[EXERCISE INSTRUCTIONS]
1/ Can you turn the paragraph in the Teckel README that begins "After checking out the repo" into a short list of steps?
2/ Will you set down, word for word, the part of the Teckel README starting with "Contributing" and going on through "and general guidelines."?

[PAGE EXCERPT]

|---|

Teckel

Ruby service classes with enforced1 input, output and error data structure definition.

Gem Version Build Status codecov API Documentation Coverage

Installation

Add this line to your application's Gemfile:

gem 'teckel'

And then execute:

$ bundle

Or install it yourself as:

$ gem install teckel

Motivation

Working with Interactor, Trailblazer's Operation and Dry-rb's Transaction and probably a hand full of inconsistent "service objects", I missed a system that:

  1. provides and enforces well defined input, output and error structures
  2. makes chaining multiple operation easy and reliable
  3. is easy to debug

Usage

For a full overview please see the Docs:

class CreateUser
  include Teckel::Operation

  # DSL style declaration
  input Struct.new(:name, :age, keyword_init: true)

  # Constant style declaration
  Output = ::User

  # Well, also Constant style, but using classic `class` notation
  class Error
    def initialize(message:, status_code:, meta:)
      @message, @status_code, @meta = message, status_code, meta
    end
    attr_reader :message, :status_code, :meta
  end
  error_constructor :new

  def call(input)
    user = User.new(name: input.name, age: input.age)
    if user.save
      success!(user)
    else
      fail!(
        message: "Could not create User",
        status_code: 400,
        meta: { validation: user.errors }
      )
    end
  end
end

CreateUser.call(name: "Bob", age: 23) #=> #<User @age=23, @name="Bob">

CreateUser.call(name: "Bob", age: 5)  #=> #<CreateUser::Error @message="Could not create User", @meta={:validation=>[{:age=>"underage"}]}, @status_code=400>

Development

After checking out the repo, run bin/setup to install dependencies. Then, run rake spec to run the tests. You can also run bin/console for an interactive prompt that will allow you to experiment.

Contributing

Bug reports and pull requests are welcome on GitHub at https://github.com/fnordfish/teckel. Feature requests should provide a detailed explanation of the missing or changed behavior, if possible including some sample code.

Please also see DEVELOPMENT.md for planned features and general guidelines.

Footnotes

  • 1: Obviously, it's still Ruby and you can cheat. Don’t!

|---|

[RECORDED DATA]
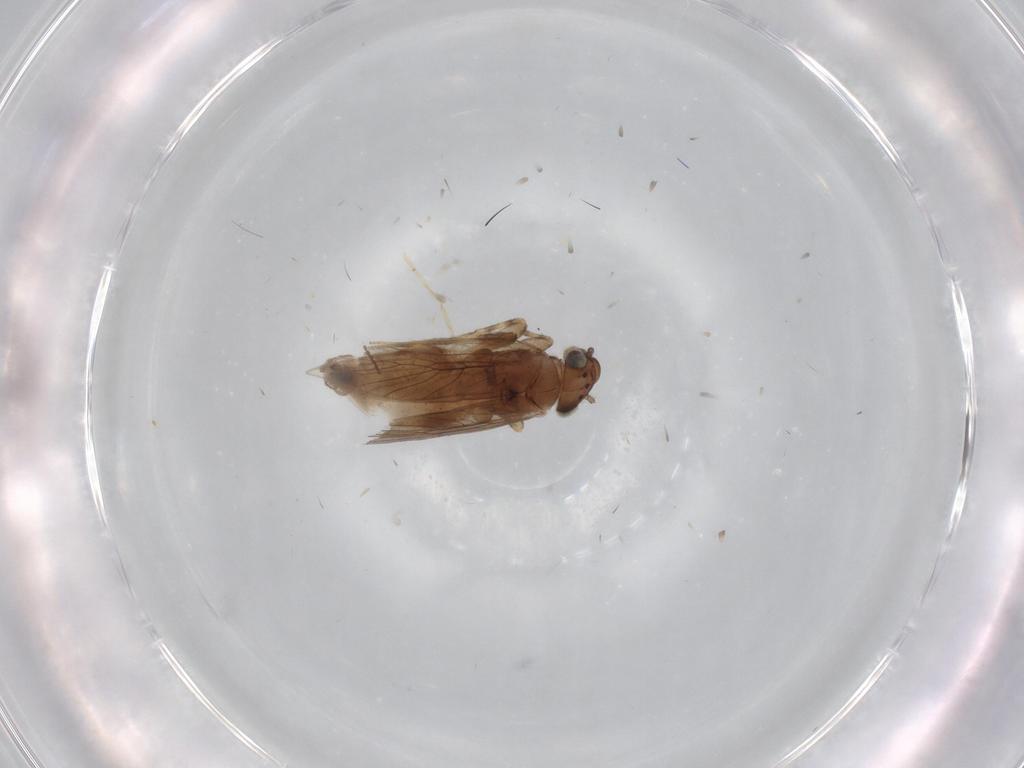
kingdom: Animalia
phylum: Arthropoda
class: Insecta
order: Psocodea
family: Lepidopsocidae
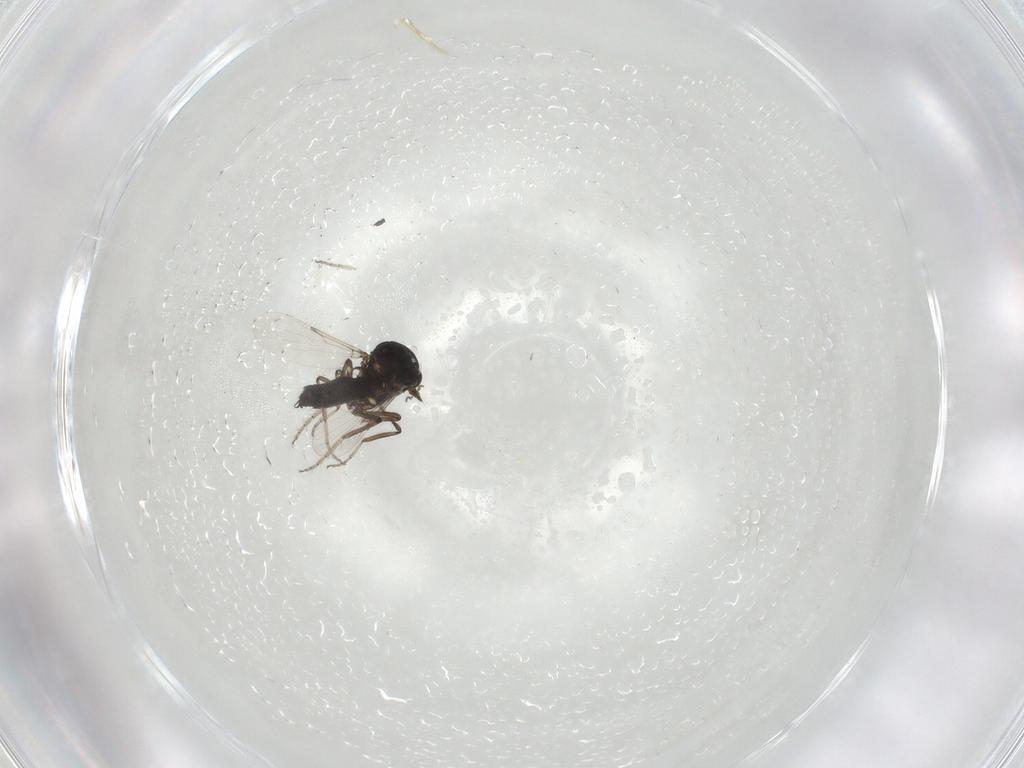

|---|

[EXERCISE RESPONSES]
1/
- After checking out the repo, run bin/setup to install dependencies.
- Run rake spec to run the tests.
- Run bin/console for an interactive prompt to experiment.

2/
Contributing

Bug reports and pull requests are welcome on GitHub at https://github.com/fnordfish/teckel. Feature requests should provide a detailed explanation of the missing or changed behavior, if possible including some sample code.

Please also see DEVELOPMENT.md for planned features and general guidelines.